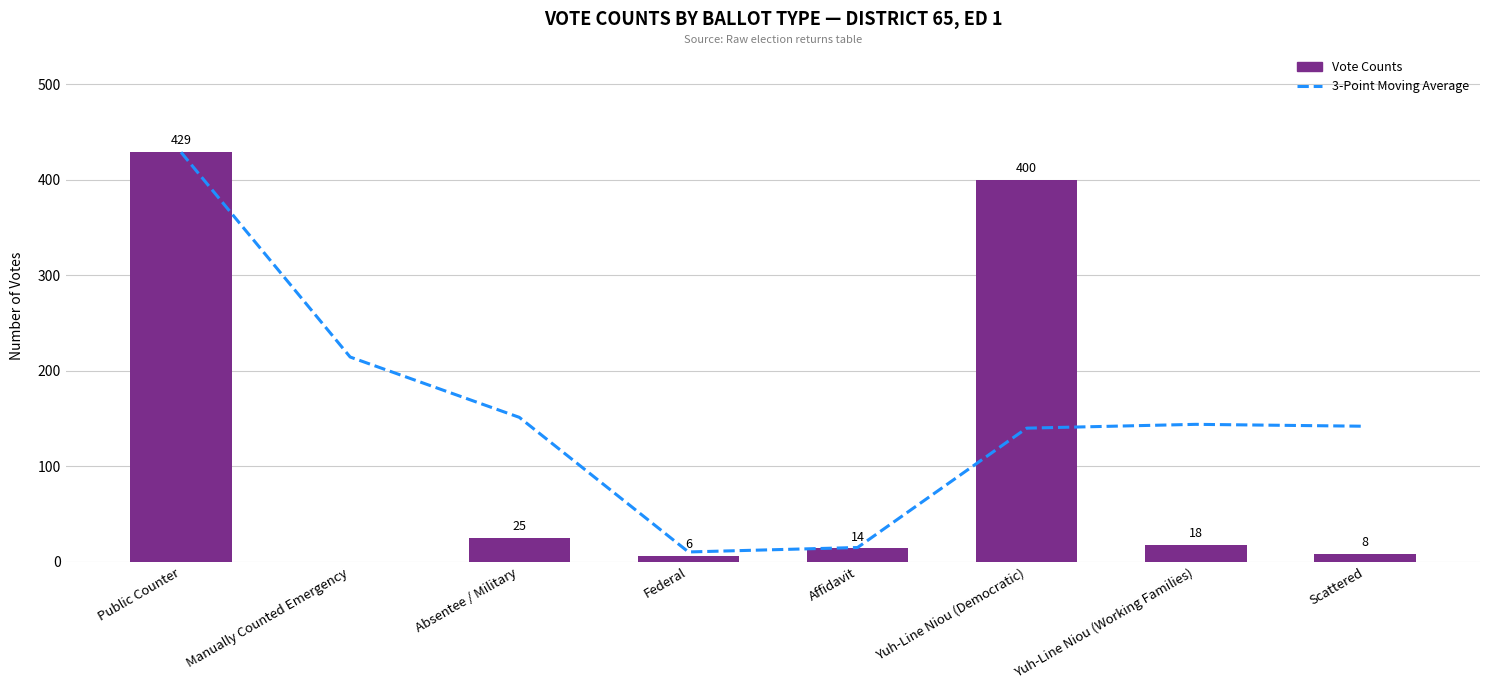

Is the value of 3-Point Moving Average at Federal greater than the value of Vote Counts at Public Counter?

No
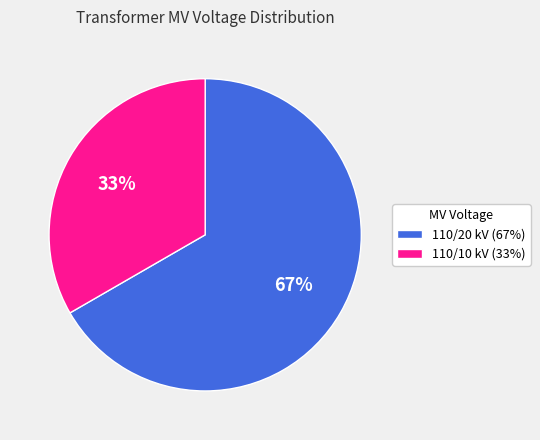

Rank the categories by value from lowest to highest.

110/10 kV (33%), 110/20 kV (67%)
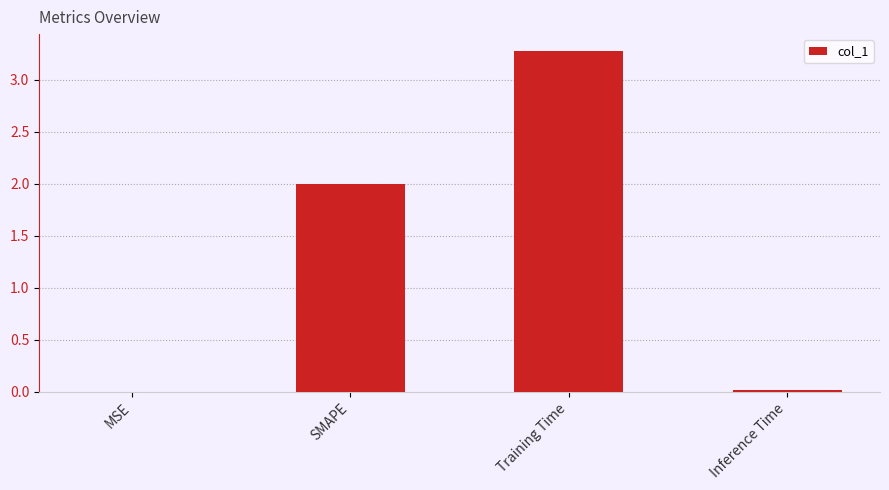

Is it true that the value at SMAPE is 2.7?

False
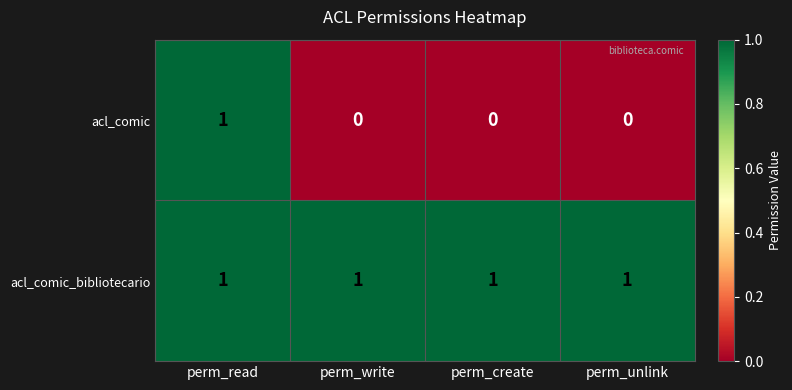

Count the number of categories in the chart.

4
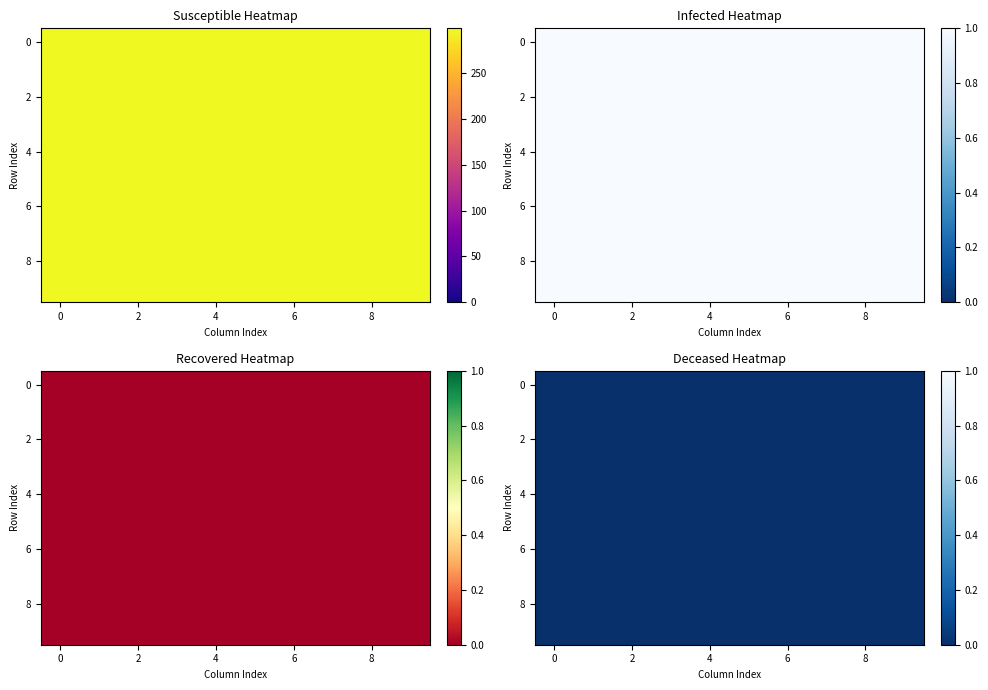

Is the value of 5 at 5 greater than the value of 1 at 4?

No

## TASK GOAL
Return the records unchanged from the line with "Count the number of categories in the chart." to the end, both ends included. Omit the pictures from your answer.

## RESULT BELOW
Count the number of categories in the chart.

4

Is the value of 5 at 5 greater than the value of 1 at 4?

No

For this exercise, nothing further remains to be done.